Why I think this story is interesting? First of all, because it points out one of my own interest in 19th century history, specifically how did they use material culture to do so many things: to care of incurable patients; to reproduce social relations (and inequality); and to express and share their emotions. I know it could be hard to grasp, but I think that, in Connie’s decision, we can witness all that things. Connie was looking after Touie changing the wallpaper. But also because I think that it could help us to better understand Lido Rico’s work.
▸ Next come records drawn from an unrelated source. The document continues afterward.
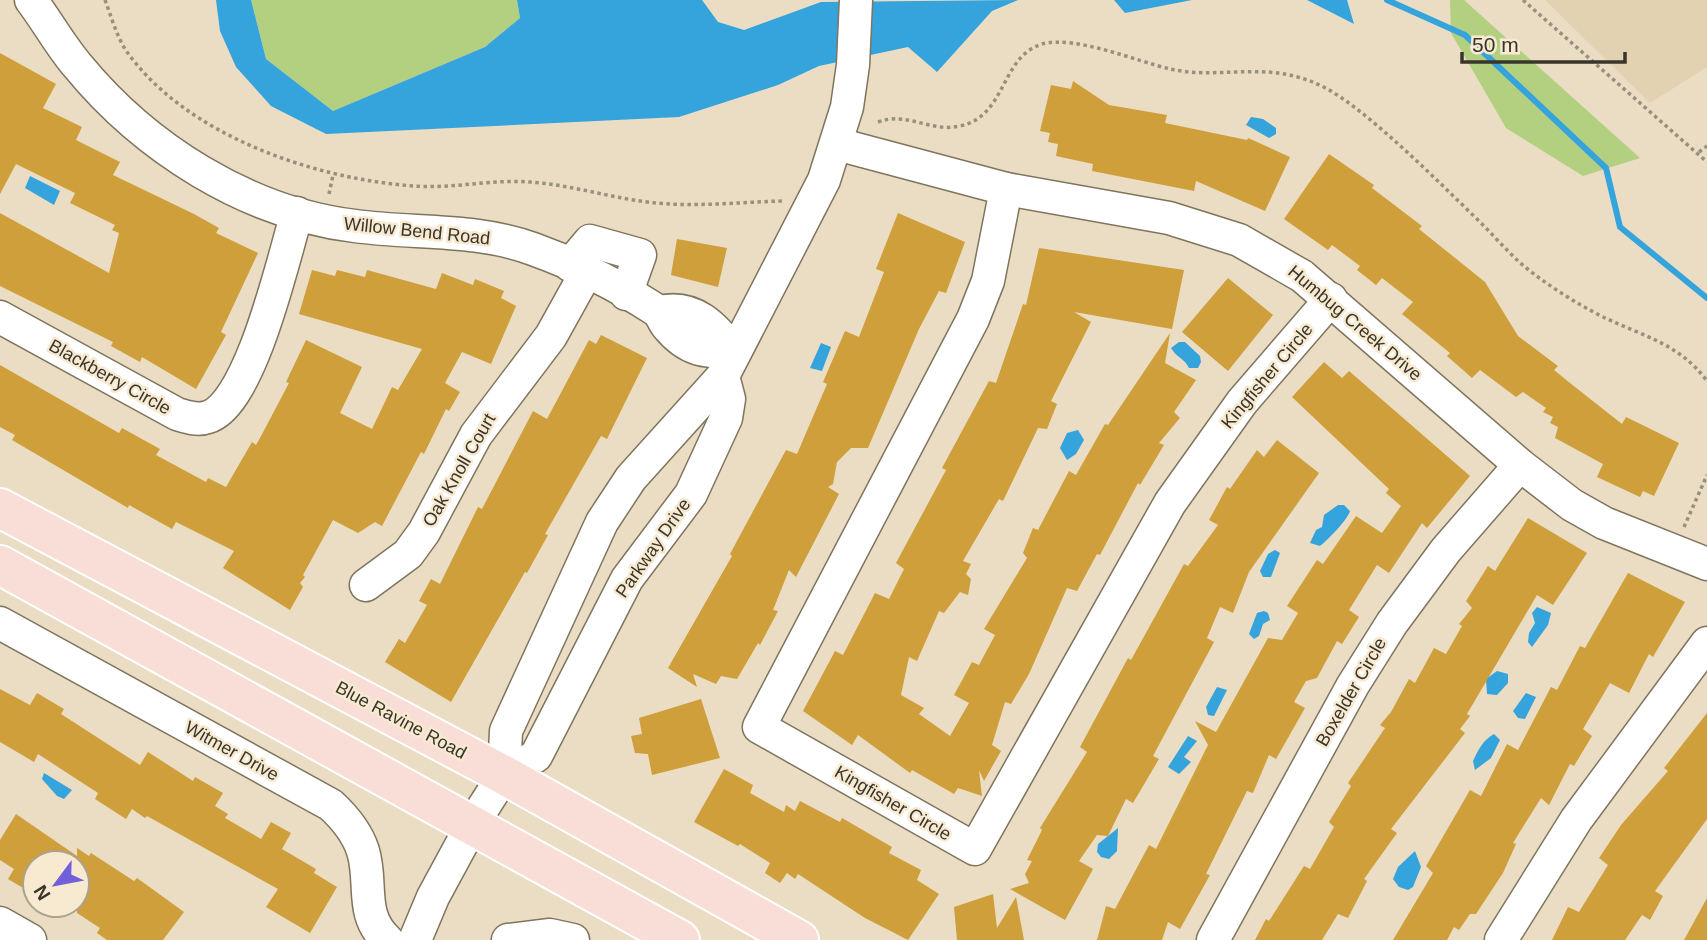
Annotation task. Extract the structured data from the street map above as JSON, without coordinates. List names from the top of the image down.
{
  "streets": {
    "main road": ["Blue Ravine Road"],
    "street": [
      "Willow Bend Road",
      "Humbug Creek Drive",
      "Kingfisher Circle",
      "Blackberry Circle",
      "Oak Knoll Court",
      "Parkway Drive",
      "Boxelder Circle",
      "Witmer Drive"
    ]
  },
  "crossings": [
    ["Willow Bend Road", "Blackberry Circle"],
    ["Willow Bend Road", "Oak Knoll Court"],
    ["Willow Bend Road", "Parkway Drive"],
    ["Humbug Creek Drive", "Kingfisher Circle"],
    ["Humbug Creek Drive", "Parkway Drive"],
    ["Humbug Creek Drive", "Boxelder Circle"],
    ["Parkway Drive", "Blue Ravine Road"]
  ],
  "scale_bar": "50 m",
  "north": "bottom left"
}
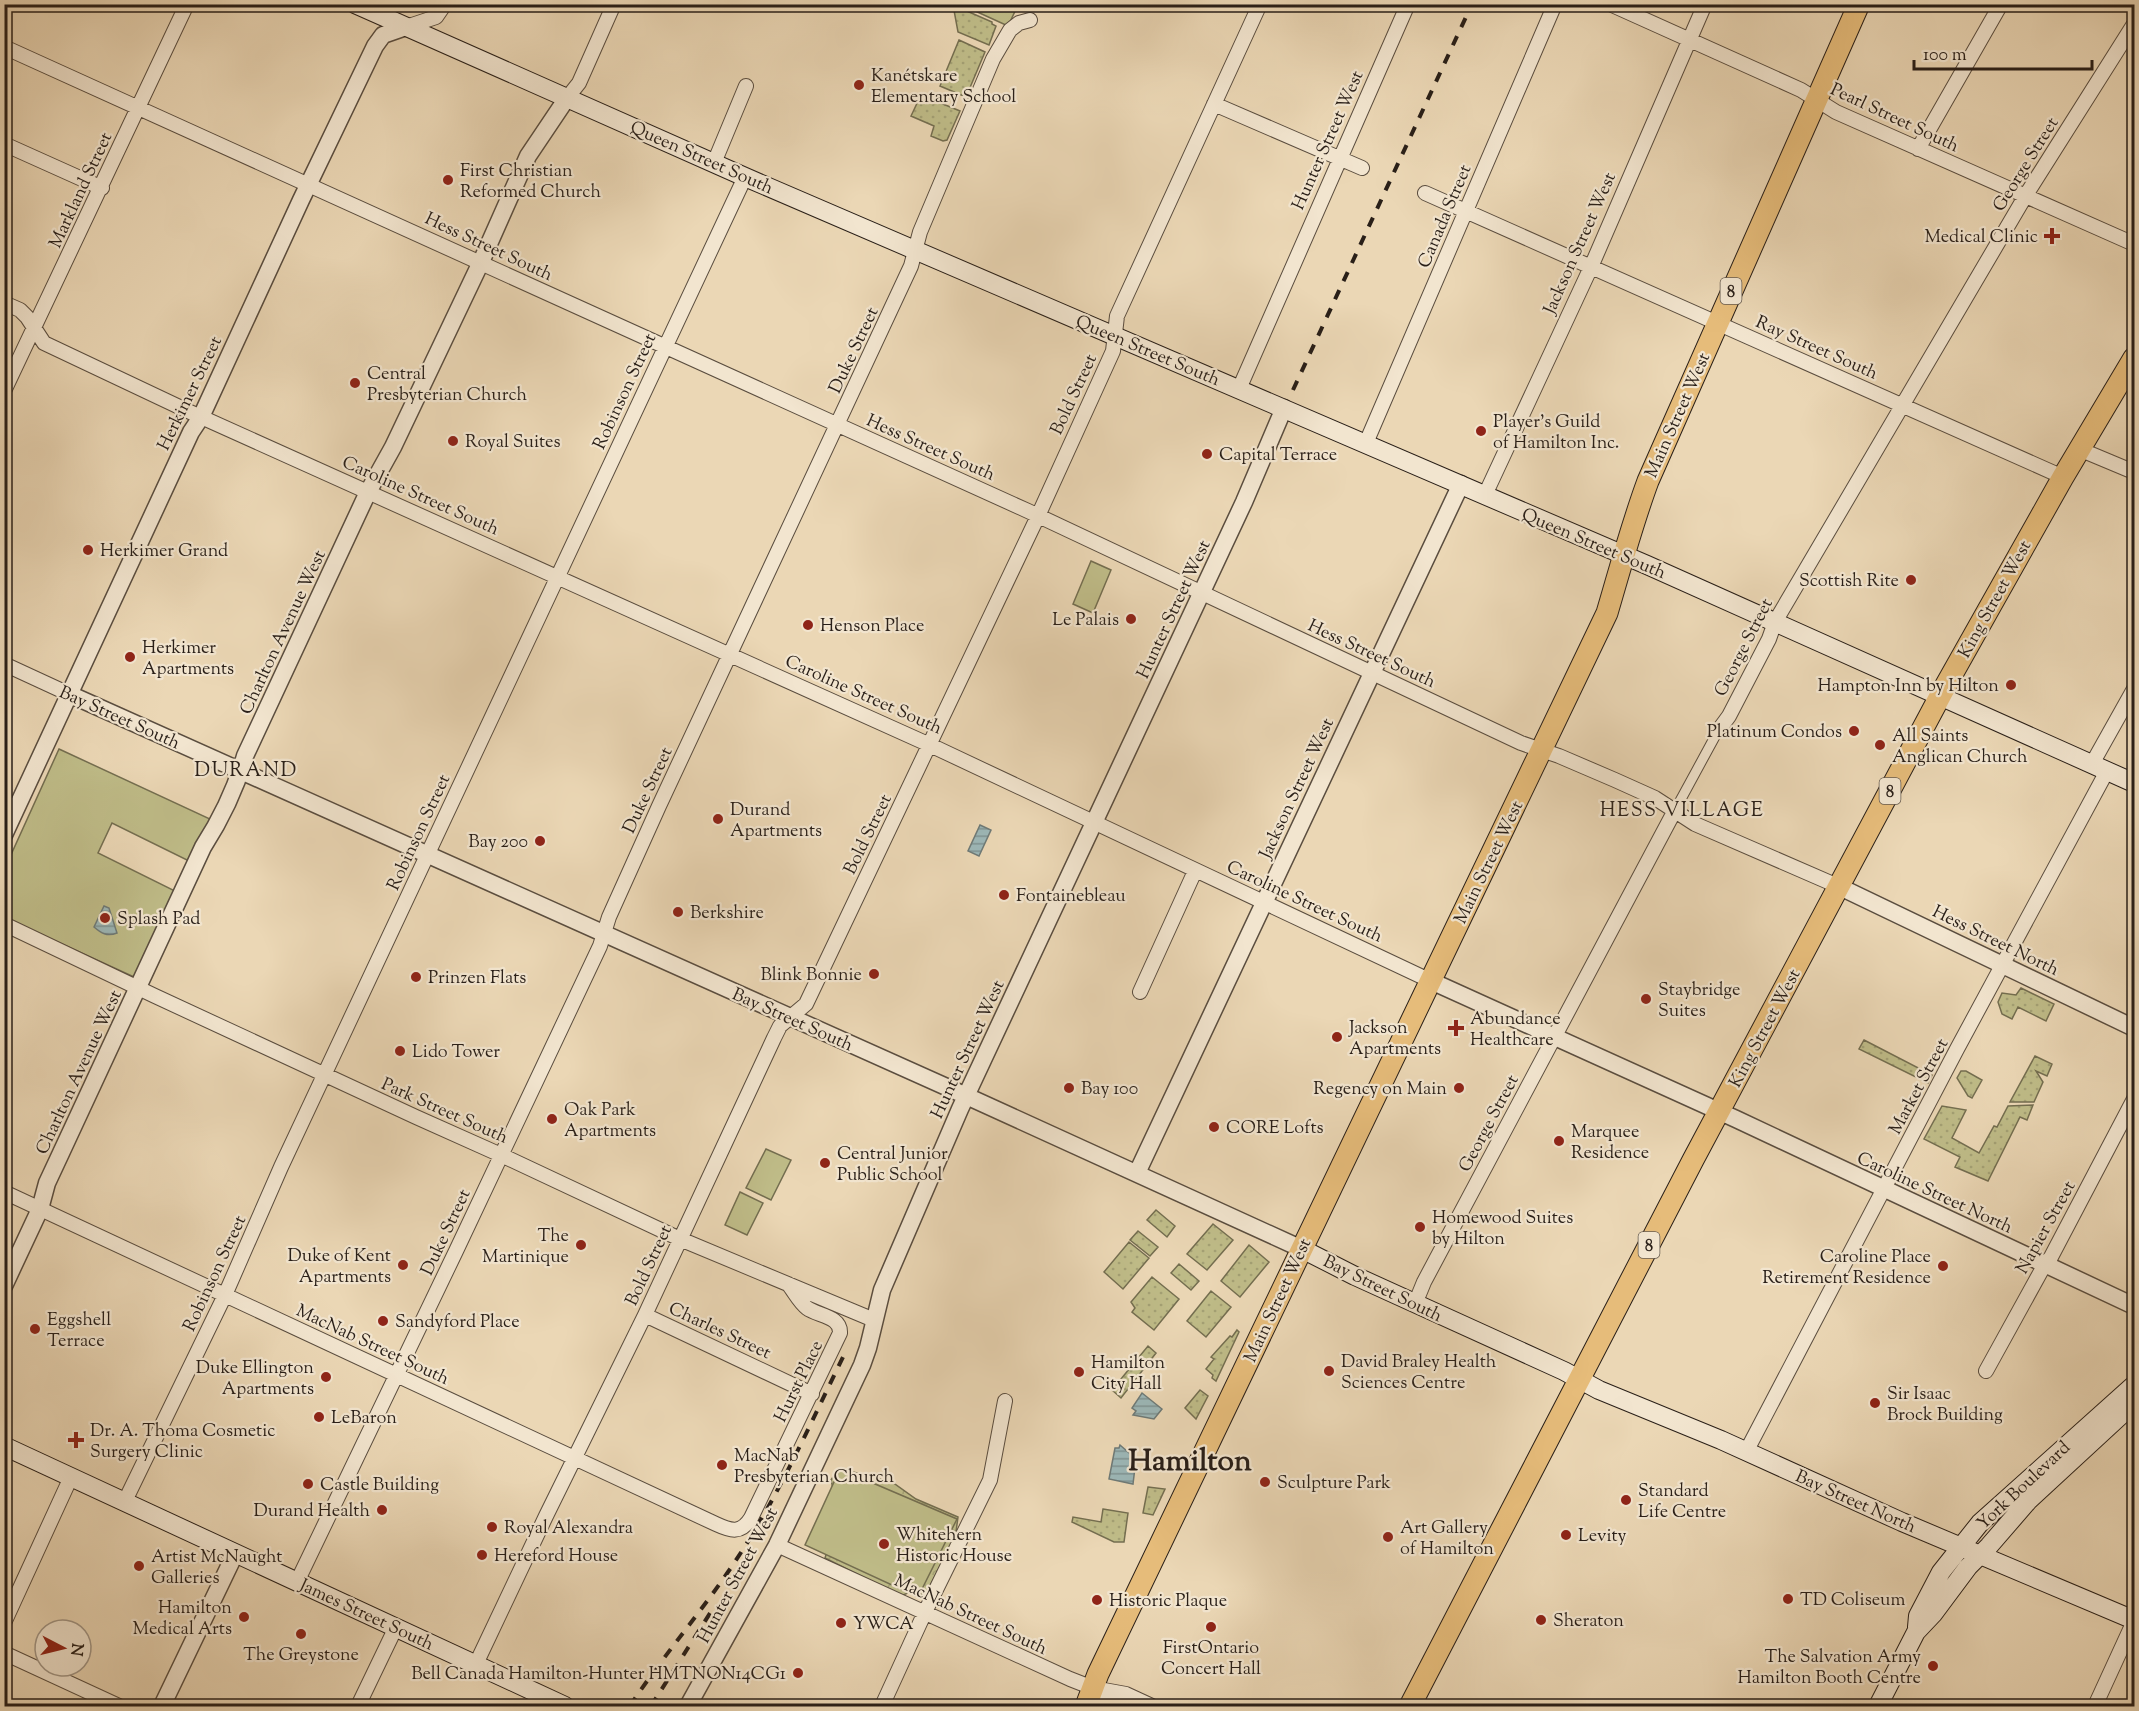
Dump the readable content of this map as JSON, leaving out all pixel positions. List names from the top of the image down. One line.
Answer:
{"streets":{"main road":["Queen Street South","8","Main Street West","King Street West","Bay Street South","York Boulevard","Bay Street North","James Street South"],"street":["Pearl Street South","Hunter Street West","George Street","Markland Street","Canada Street","Jackson Street West","Hess Street South","Ray Street South","Duke Street","Robinson Street","Herkimer Street","Bold Street","Caroline Street South","Charlton Avenue West","Hess Street North","Market Street","Park Street South","Caroline Street North","Napier Street","Charles Street","MacNab Street South","Hurst Place"]},"crossings":[["Pearl Street South","George Street"],["Pearl Street South","Jackson Street West"],["Pearl Street South","Main Street West"],["Hunter Street West","Queen Street South"],["Hunter Street West","Hess Street South"],["Hunter Street West","Caroline Street South"],["Hunter Street West","Bay Street South"],["Hunter Street West","Park Street South"],["Hunter Street West","MacNab Street South"],["Queen Street South","George Street"],["Queen Street South","Canada Street"],["Queen Street South","Jackson Street West"],["Queen Street South","Duke Street"],["Queen Street South","Robinson Street"],["Queen Street South","Herkimer Street"],["Queen Street South","Bold Street"],["Queen Street South","Main Street West"],["Queen Street South","King Street West"],["Queen Street South","Charlton Avenue West"],["Queen Street South","Market Street"],["George Street","Hess Street South"],["George Street","Ray Street South"],["George Street","Caroline Street South"],["George Street","Bay Street South"],["Markland Street","Hess Street South"],["Markland Street","Caroline Street South"],["Canada Street","Ray Street South"],["Jackson Street West","Hess Street South"],["Jackson Street West","Ray Street South"],["Jackson Street West","Caroline Street South"],["Jackson Street West","Bay Street South"],["Hess Street South","Duke Street"],["Hess Street South","Robinson Street"],["Hess Street South","Herkimer Street"],["Hess Street South","Bold Street"],["Hess Street South","Main Street West"],["Hess Street South","King Street West"],["Hess Street South","Charlton Avenue West"],["Hess Street South","Hess Street North"],["Ray Street South","Main Street West"],["Ray Street South","King Street West"],["Duke Street","Caroline Street South"],["Duke Street","Bay Street South"],["Duke Street","Park Street South"],["Duke Street","MacNab Street South"],["Duke Street","James Street South"],["Robinson Street","Caroline Street South"],["Robinson Street","Bay Street South"],["Robinson Street","Park Street South"],["Robinson Street","MacNab Street South"],["Robinson Street","James Street South"],["Herkimer Street","Caroline Street South"],["Herkimer Street","Bay Street South"],["Bold Street","Caroline Street South"],["Bold Street","Bay Street South"],["Bold Street","Park Street South"],["Bold Street","Charles Street"],["Bold Street","MacNab Street South"],["Bold Street","James Street South"],["Main Street West","Caroline Street South"],["Main Street West","Bay Street South"],["Main Street West","MacNab Street South"],["Caroline Street South","King Street West"],["Caroline Street South","Charlton Avenue West"],["Caroline Street South","Caroline Street North"],["King Street West","Bay Street South"],["King Street West","Hess Street North"],["King Street West","Caroline Street North"],["King Street West","Bay Street North"],["Charlton Avenue West","Bay Street South"],["Charlton Avenue West","Park Street South"],["Charlton Avenue West","MacNab Street South"],["Bay Street South","Bay Street North"],["Hess Street North","Market Street"],["Market Street","Caroline Street North"],["Market Street","Bay Street North"],["Park Street South","Hurst Place"],["Caroline Street North","Napier Street"],["Charles Street","Hurst Place"],["MacNab Street South","Hurst Place"],["York Boulevard","Bay Street North"]],"districts":["DURAND","HESS VILLAGE","Hamilton"],"places":{"other":["Kanétskare Elementary School","First Christian Reformed Church","Central Presbyterian Church","Player's Guild of Hamilton Inc.","Royal Suites","Capital Terrace","Herkimer Grand","Scottish Rite","Le Palais","Henson Place","Herkimer Apartments","Hampton Inn by Hilton","Platinum Condos","All Saints Anglican Church","Durand Apartments","Bay 200","Fontainebleau","Berkshire","Splash Pad","Blink Bonnie","Prinzen Flats","Staybridge Suites","Jackson Apartments","Lido Tower","Bay 100","Regency on Main","Oak Park Apartments","CORE Lofts","Marquee Residence","Central Junior Public School","Homewood Suites by Hilton","The Martinique","Duke of Kent Apartments","Caroline Place Retirement Residence","Sandyford Place","Eggshell Terrace","David Braley Health Sciences Centre","Hamilton City Hall","Duke Ellington Apartments","Sir Isaac Brock Building","LeBaron","MacNab Presbyterian Church","Sculpture Park","Castle Building","Standard Life Centre","Durand Health","Royal Alexandra","Levity","Art Gallery of Hamilton","Whitehern Historic House","Hereford House","Artist McNaught Galleries","TD Coliseum","Historic Plaque","Hamilton Medical Arts","Sheraton","YWCA","FirstOntario Concert Hall","The Greystone","The Salvation Army Hamilton Booth Centre","Bell Canada Hamilton-Hunter HMTNON14CG1"],"health":["Medical Clinic","Abundance Healthcare","Dr. A. Thoma Cosmetic Surgery Clinic"]},"scale_bar":"100 m","north":"right"}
The Victorian and the Bourgeois

How do we define “Victorians”? Who were “the Victorians”? Well, that’s easy:  those who lived in the British Empire from 1837 to 1901, when Queen Victoria ruled the waves. But this “definition” does not work as a definition properly. According to this, a GP living in Manchester and a farmer from Ceylon were “Victorians”. And even if this is obviously right (they were Victorians), and even if this definition opens up an interesting approach for research, I think we cannot rely in this wide and simple definition of “Victorian” to lead us to safe harbour.

We need a cultural definition of “the Victorians”, and this is the one I really love:

The ideal of the honnête homme, the decent, well-bred citizen […] It had its roots in the aristocratic, seventeenth-century notion of gentility, but by 1768 it had acquired a bourgeois coloring. It suggested good manners, tolerance, reasonableness, restraint, clear thinking, fair dealing, and a healthy self-respect […] the bourgeois gentleman had developed his own way of life. Rich, well fed, correctly dressed, surrounded by tasteful objects, certain of his usefulness, and firm in his philosophy” (Darnton 1984, 139)

The text I’m quoting is from the third chapter of Robert Darnton’s “The Great Cat Massacre”. The chapter, entitled “A Bourgeois puts his world in order: the city as a text” is probably among the better descriptions of the culture of bourgeoisie, a culture which apogee Peter Gay situated, precisely, in the Victorian era (Gay 1984). Therefore, the “victorian” and the honeête home were the same thing: those sharing the set of values, expectations, hopes and manners (what we call a culture, basically) of bourgeoisie.

A culture that we can define as “transnational”, following the travels of people like José Inocencio de Llano, a merchant of Valencia, who wrote a diary depicting his travels to London, Paris, Dublin, etc. Or following the travel of objects and practices, such as Rachel Rich did in his book on food and bourgeois consumption (Rich 1970; Pons and Serna 2006).

In any case, what we find are common material/symbolical practices that, despite the national differences, all the people we call bourgeois or Victorians shared.